Skip to main content

SFST/SMOR/DWDS-based German morphology

Project description

DWDSmor – German Morphology

PyPI - Version PyPI - Python Version GitHub License

DWDSmor implements the lemmatisation and morphosyntactic analysis of word forms as well as the generation of paradigms of lexical words in written German. DWDSmor’s finite state transducers (the DWDSmor automata) map word forms to specifications of corresponding lexical words and morphosyntactic categories. By traversing such transducers

  1. a given word form can be analysed and lemmatised, or
  2. a lexical word together with a set of morphosyntactic tags will generate corresponding inflected word forms.

The DWDSmor automata are compiled and traversed via SFST, a C++ library and toolbox for finite-state transducers (FSTs). In addition, a DWDSmor Python library is provided, using the SFST Python bindings.

The coverage of the DWDSmor automata of the German language depends on

  1. a DWDSmor lexicon, which declares lexical entries with lemmas, stem forms, word classes, inflection classes, etc., and
  2. the DWDSmor grammar, which defines lemmatisation, inflection, and word-formation rules for written German.

While the DWDSmor grammar for word-formation is still work in progress, its inflection grammar is pretty comprehensive. The inflection grammar as well as the lexicon format are based on (heavily modified) code from SMORLemma, which in turn is derived from the Stuttgart Morphology (SMOR).

As a rule, the entries in a DWDSmor lexicon are extracted from a source lexicon comprising a set of XML files in the format of the DWDS dictionary.

From a DWDSmor lexicon and the DWDSmor grammar, a DWDSmor edition with several automata types can be compiled:

  • lemma: automaton with inflection and word-formation components, for lemmatisation and morphosyntactic analysis of word forms in terms of grammatical categories.
  • lemma2: variant of lemma, for the generation of morphologically segmented word forms.
  • finite: variant of lemma with a finite word-formation component, for testing purposes.
  • root: automaton with inflection and word-formation components, for lexical analysis of word forms in terms of root lemmas (i.e., lemmas of ultimate word-formation bases), word-formation process, word-formation means, and grammatical categories in term of the Pattern-and-Restriction Theory of word formation (Nolda 2022).
  • root2: variant of root, for the generation of morphologically segmented word forms.
  • index: automaton with an inflection component only with DWDS homographic lemma indices, for paradigm generation.

Automata are built in two formats: in standard format (with file extension .a) for generation and in compact format (with file extension .ca) for analysis.

..............................

• TASK PROMPT
Extend the DWDSmor project description by a few paragraphs, starting after its last sentence.

Short-answer chart tasks

..............................

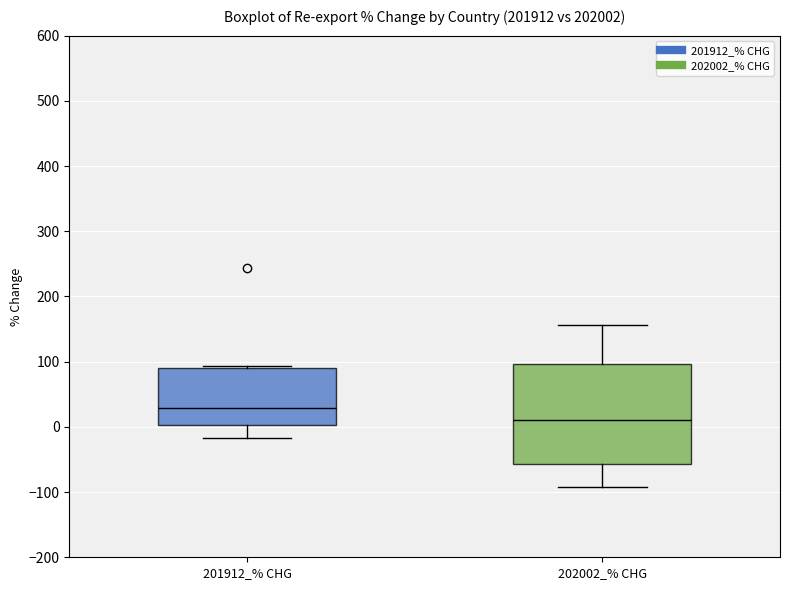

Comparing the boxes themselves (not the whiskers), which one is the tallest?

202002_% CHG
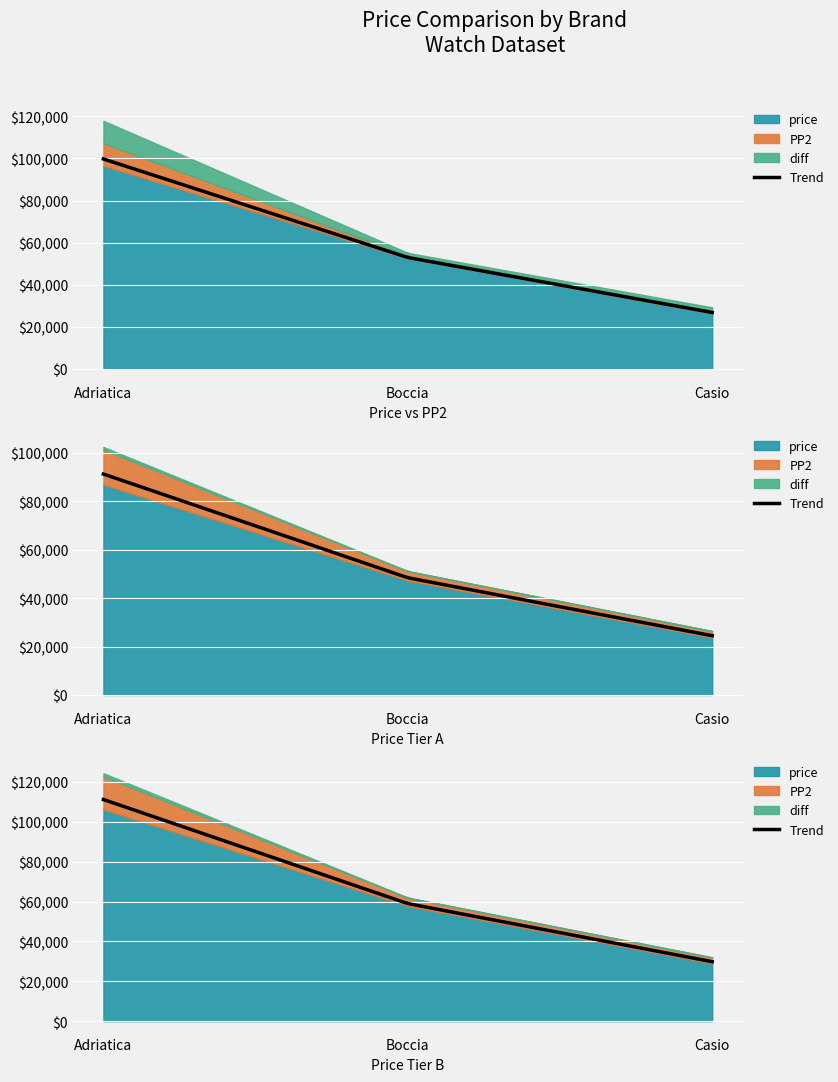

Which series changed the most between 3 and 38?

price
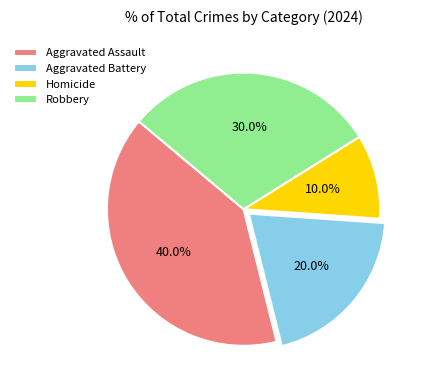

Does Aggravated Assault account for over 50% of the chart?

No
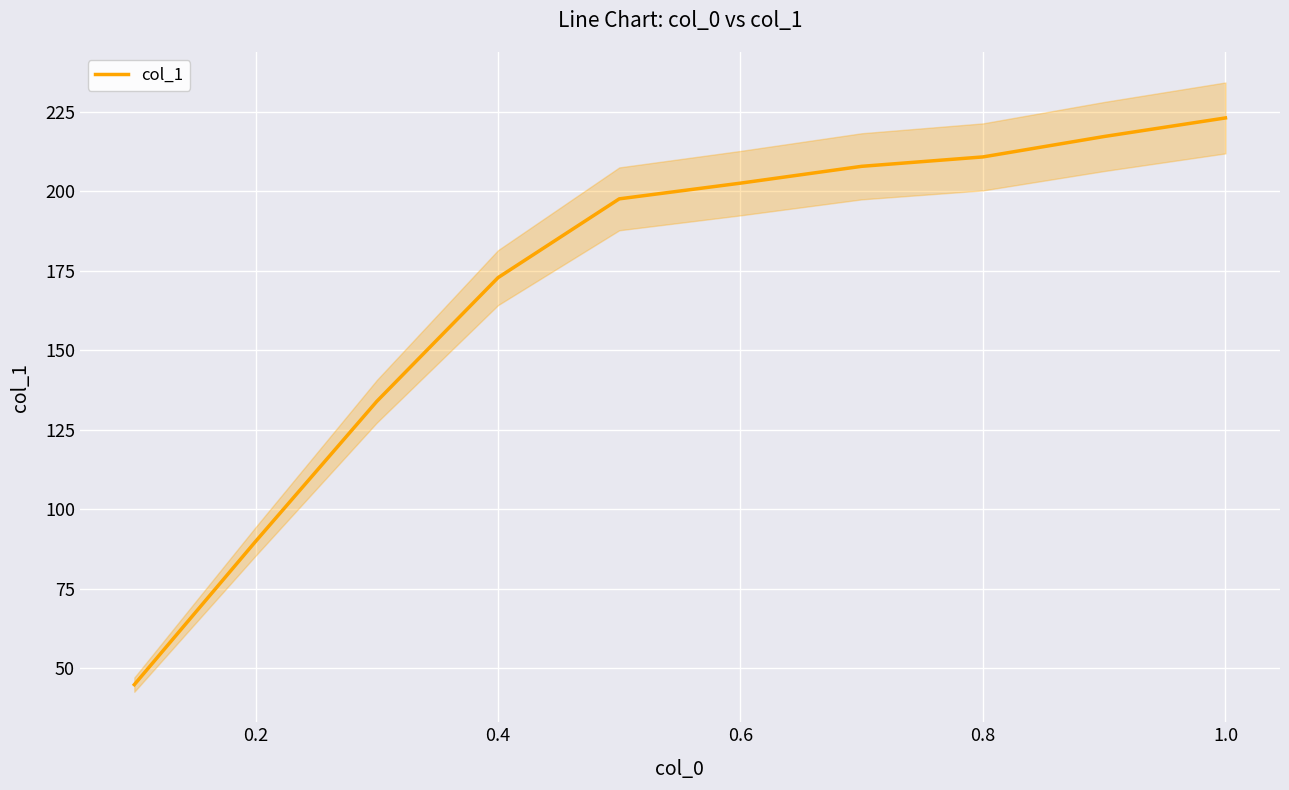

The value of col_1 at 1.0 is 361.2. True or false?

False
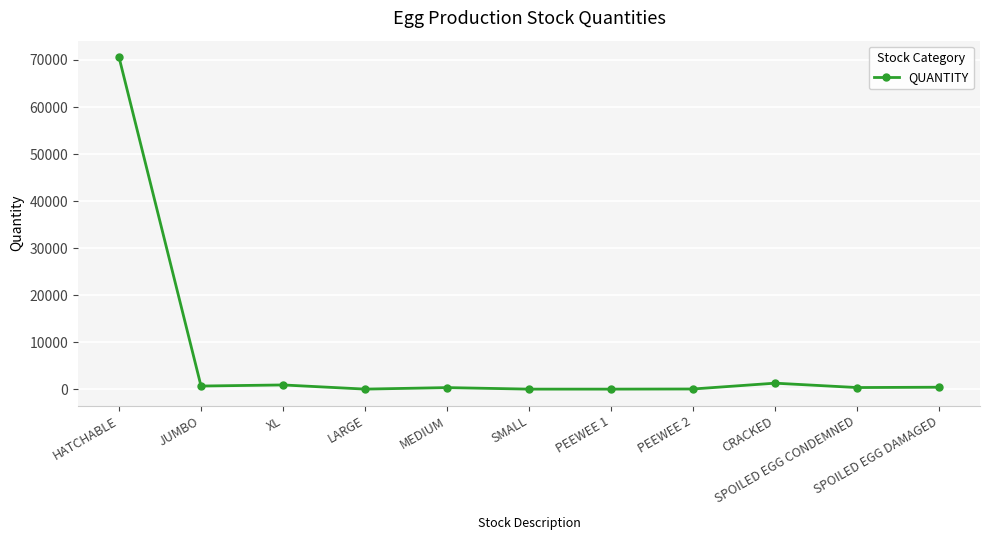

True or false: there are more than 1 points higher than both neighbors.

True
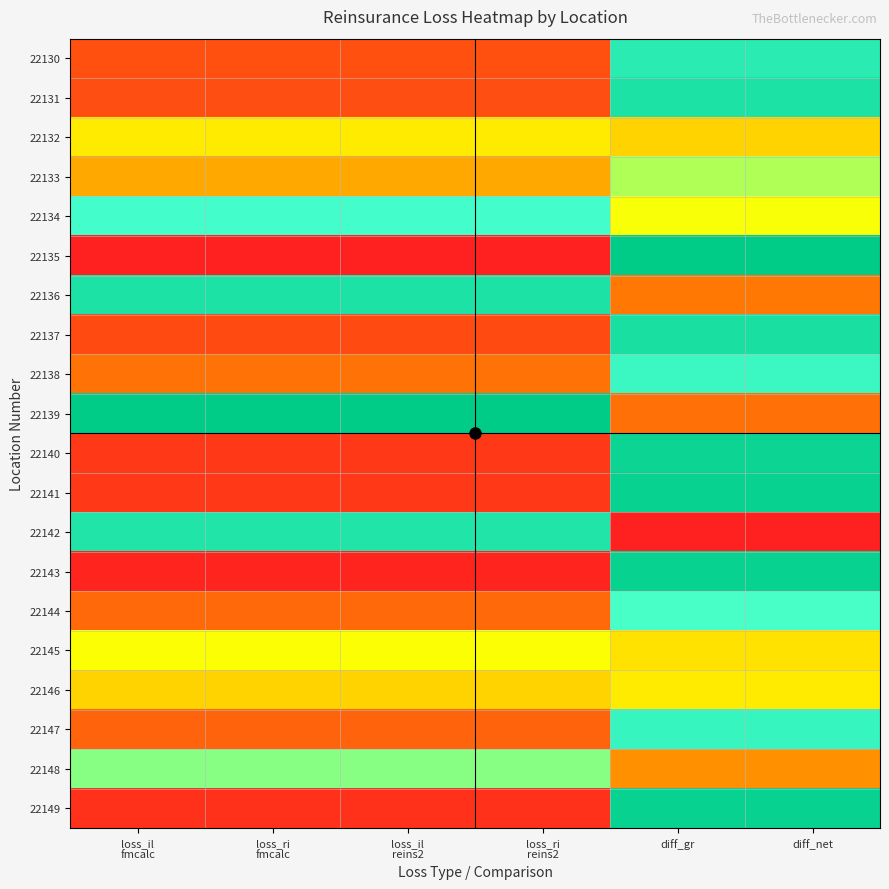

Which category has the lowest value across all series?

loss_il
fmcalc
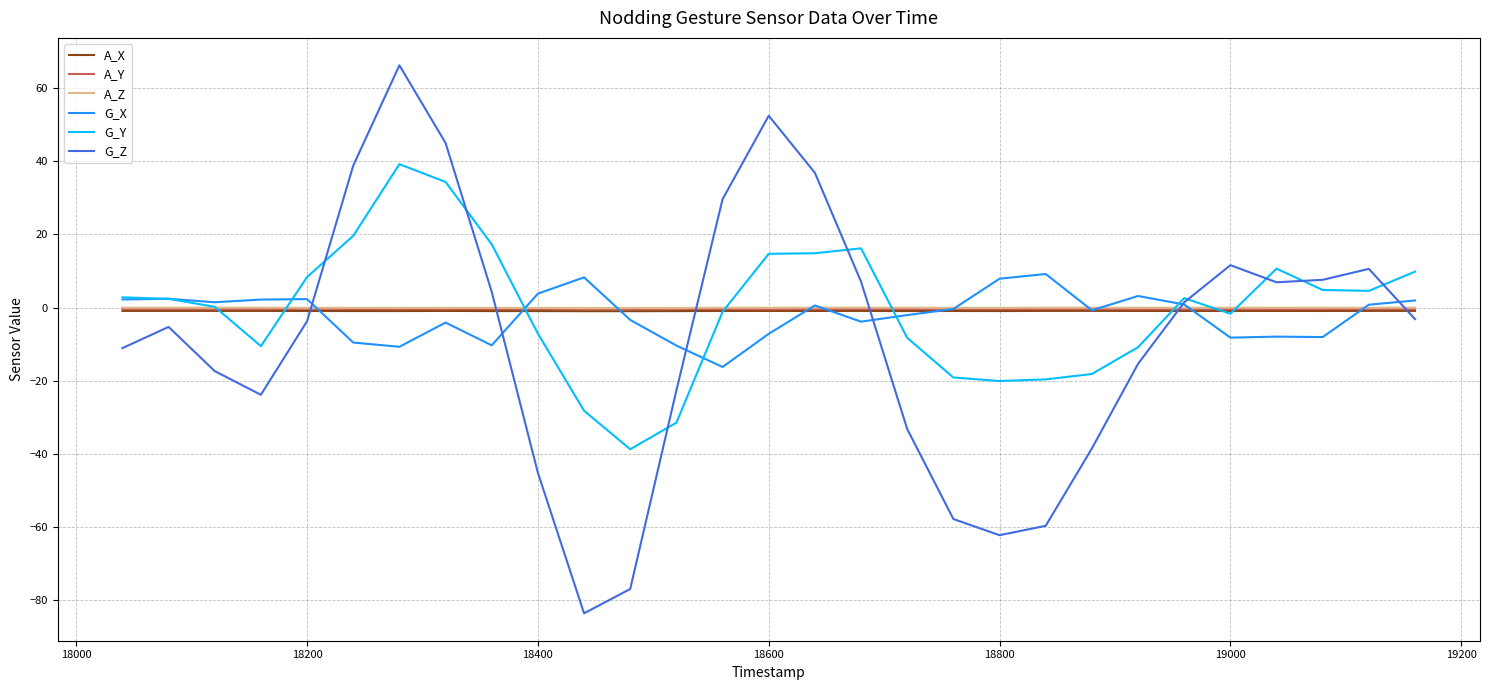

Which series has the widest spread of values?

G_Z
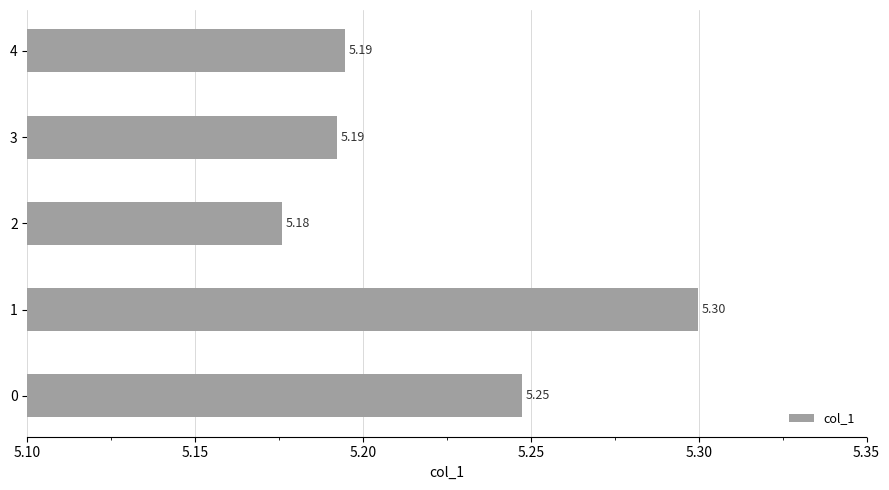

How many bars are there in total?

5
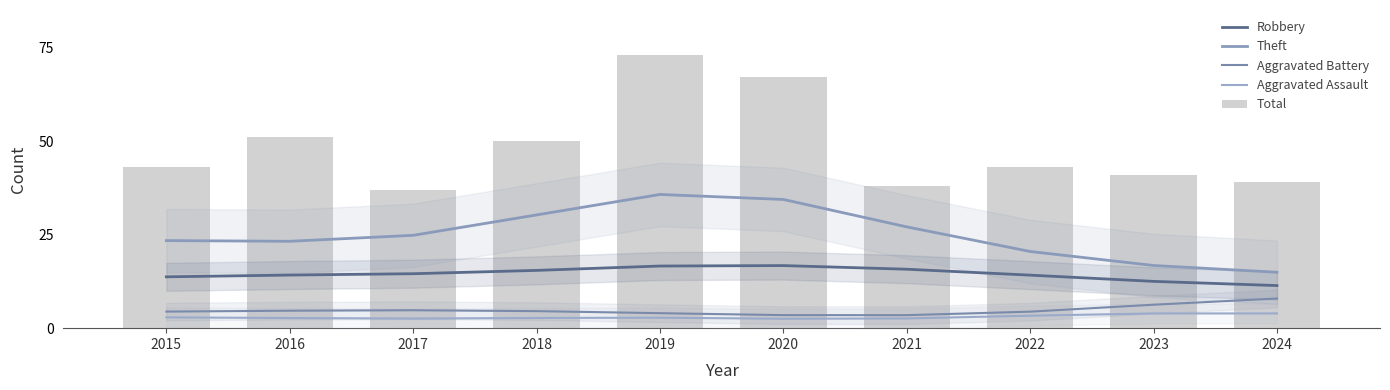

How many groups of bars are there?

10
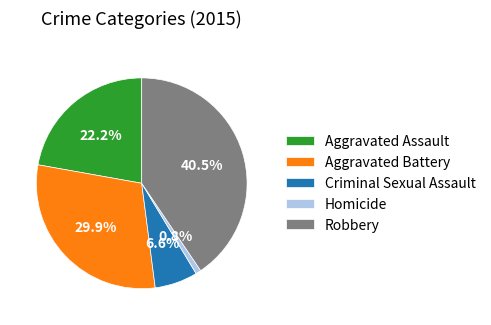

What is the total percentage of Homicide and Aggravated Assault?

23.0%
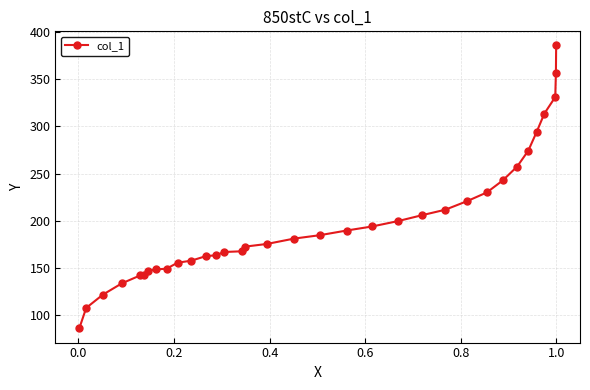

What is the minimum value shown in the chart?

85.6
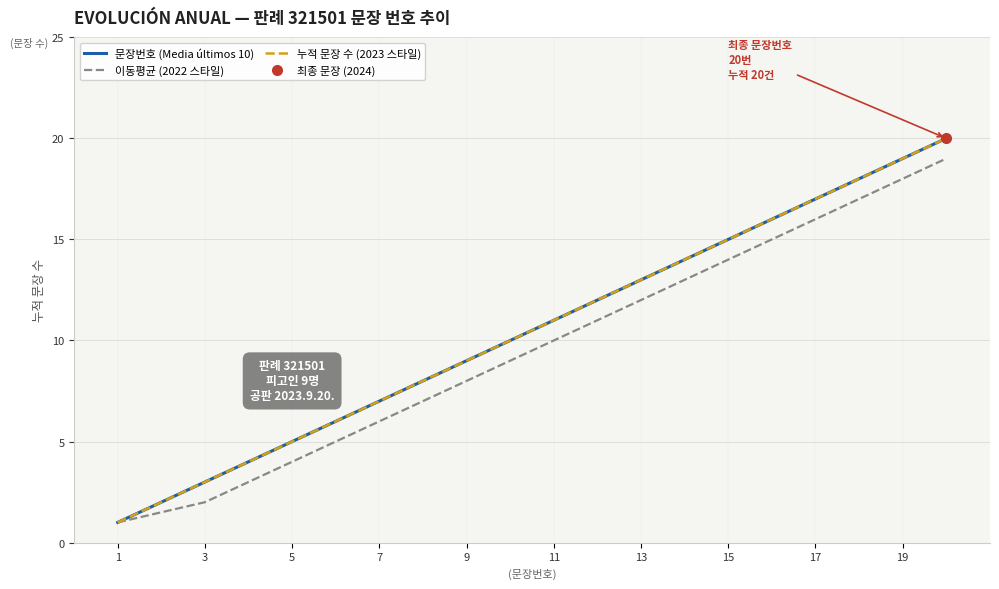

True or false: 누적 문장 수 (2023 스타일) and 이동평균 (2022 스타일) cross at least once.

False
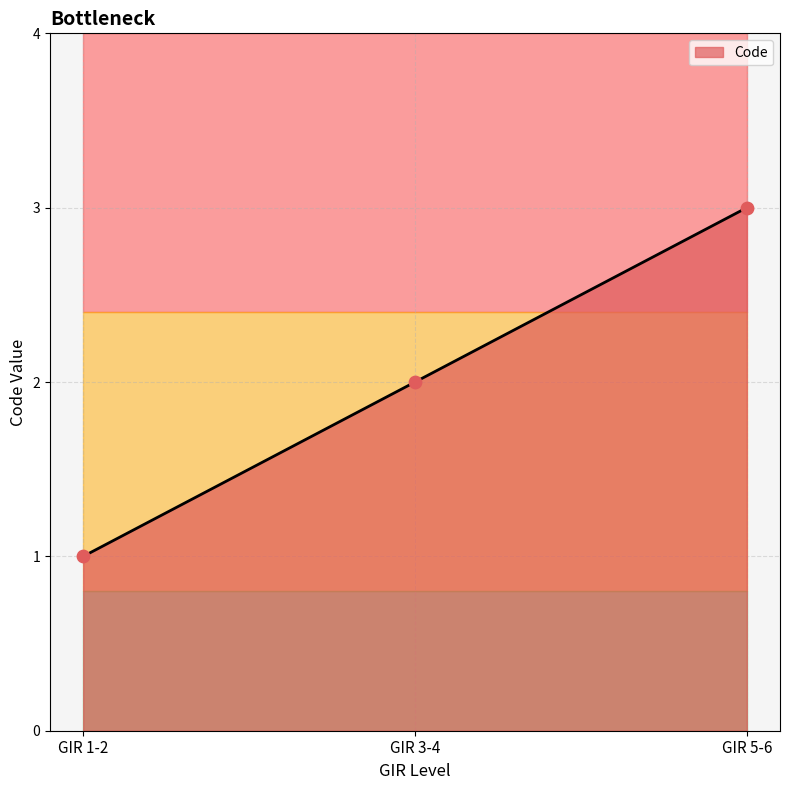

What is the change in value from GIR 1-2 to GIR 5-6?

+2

..............................

• WRITTEN RESPONSE
DWDSmor is released in two editions:

  1. the Open Edition, based on a sample selection of DWDS lemmas and their grammatical specifications, and
  2. the DWDS Edition, derived from the complete lexical dataset of the DWDS dictionary.

The DWDS Edition is only available upon request for research purposes while the Open Edition is released freely for general use and experiments.

The coverage of DWDSmor is benchmarked regularly against the German Universal Dependencies HDT treebank. In the DWDS Edition, the coverage ratios typically range from 95 % to 100 % for most word classes; notable exceptions include foreign-language words and named entities, which are barely part of the underlying DWDS dictionary and thus poorly covered by DWDSmor. In the Open Edition, the coverage ratios of open word classes are lower, due to the limited size of the sample source lexicon.

Usage

The DWDSmor Open Edition is available via the Python Package Index (PyPI):

pip install dwdsmor

The library can be used for lemmatisation:

>>> import dwdsmor
>>> lemmatizer = dwdsmor.lemmatizer()
>>> assert lemmatizer("getestet", pos={"V"}).analysis == "testen"
>>> assert lemmatizer("getestet", pos={"ADJ"}).analysis == "getestet"

There is also integration with spaCy:

pip install spacy de_zdl_lg --extra-index-url https://gitup.uni-potsdam.de/api/v4/projects/21461/packages/pypi/simple
>>> import spacy
>>> import dwdsmor.spacy
>>> nlp = spacy.load("de_zdl_lg")
>>> nlp.add_pipe("dwdsmor")
<dwdsmor.spacy.Component object at 0x7f99e634f220>
>>> tuple(t._.dwdsmor.analysis for t in nlp("Man sah neben diversen ICEs auch viele schöne Altbauten."))
('man', 'sehen', 'neben', 'divers', 'ICE', 'auch', 'viel', 'schön', 'Altbau', '.')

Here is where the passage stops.